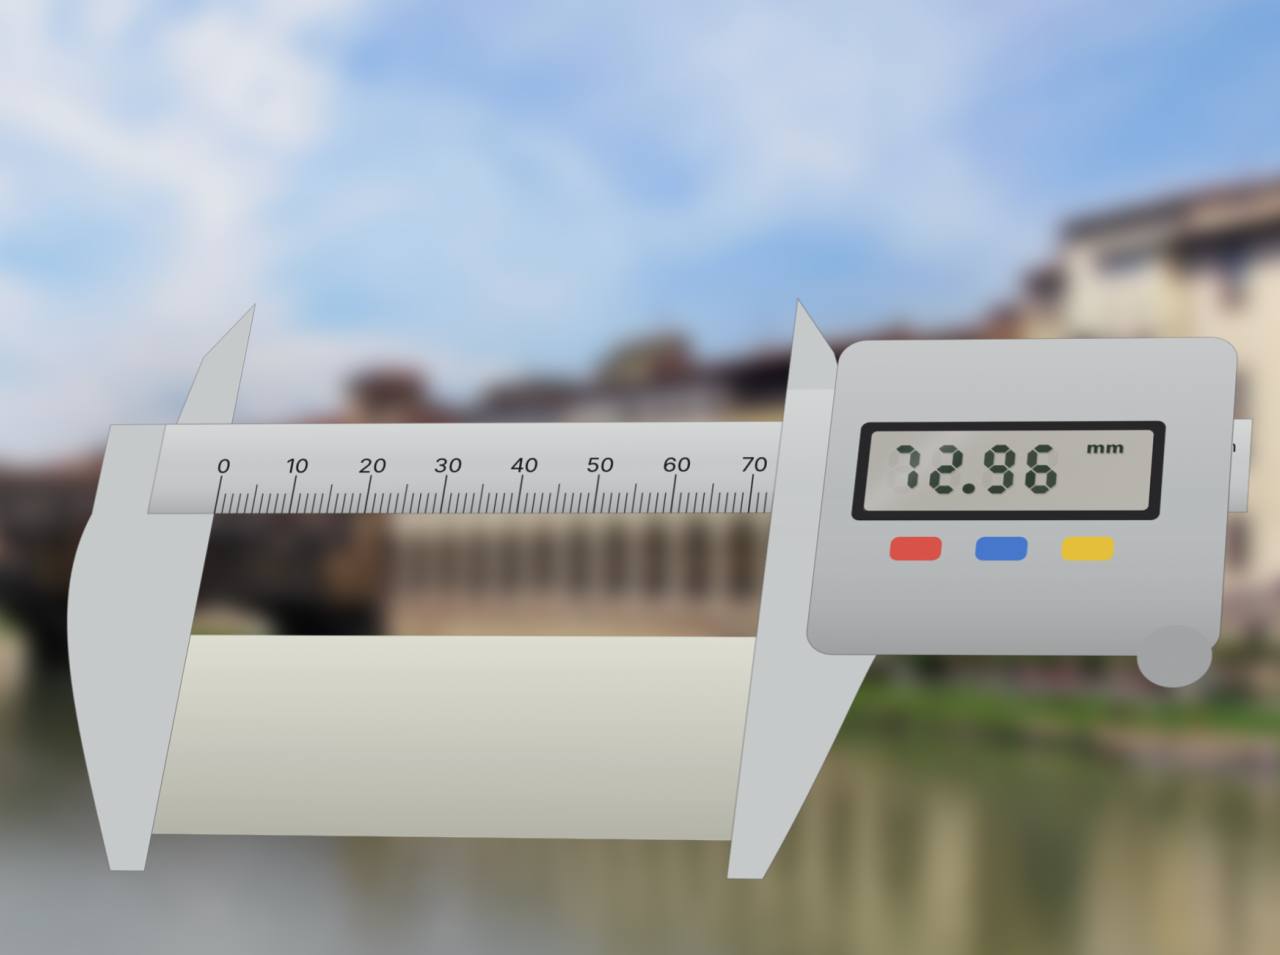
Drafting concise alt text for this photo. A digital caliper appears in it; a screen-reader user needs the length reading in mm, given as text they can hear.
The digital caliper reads 72.96 mm
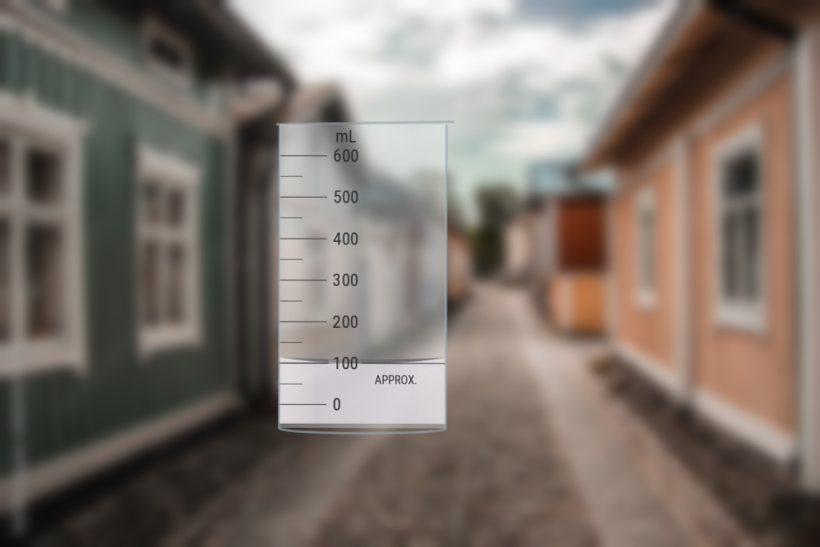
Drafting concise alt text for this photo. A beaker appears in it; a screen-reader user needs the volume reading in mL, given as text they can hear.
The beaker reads 100 mL
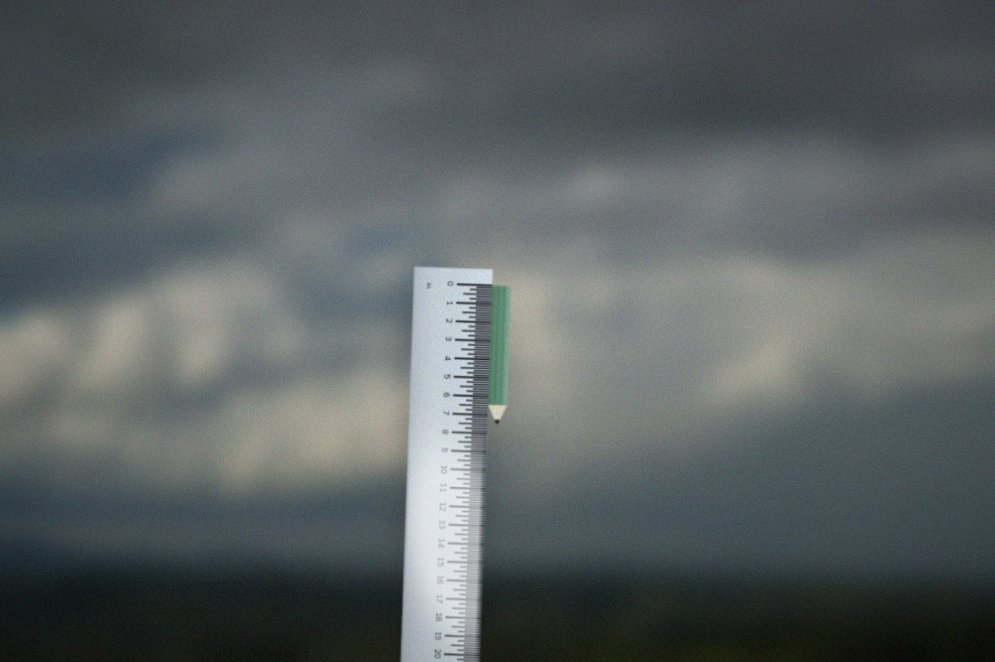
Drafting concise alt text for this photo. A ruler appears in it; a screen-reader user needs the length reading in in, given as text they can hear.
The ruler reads 7.5 in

○ ○ ○ ○

◆ Exercise goal
Copy out all of the lines above word for word, without the pictures.

◆ Problem solution
Drafting concise alt text for this photo. A digital caliper appears in it; a screen-reader user needs the length reading in mm, given as text they can hear.
The digital caliper reads 72.96 mm
Drafting concise alt text for this photo. A beaker appears in it; a screen-reader user needs the volume reading in mL, given as text they can hear.
The beaker reads 100 mL
Drafting concise alt text for this photo. A ruler appears in it; a screen-reader user needs the length reading in in, given as text they can hear.
The ruler reads 7.5 in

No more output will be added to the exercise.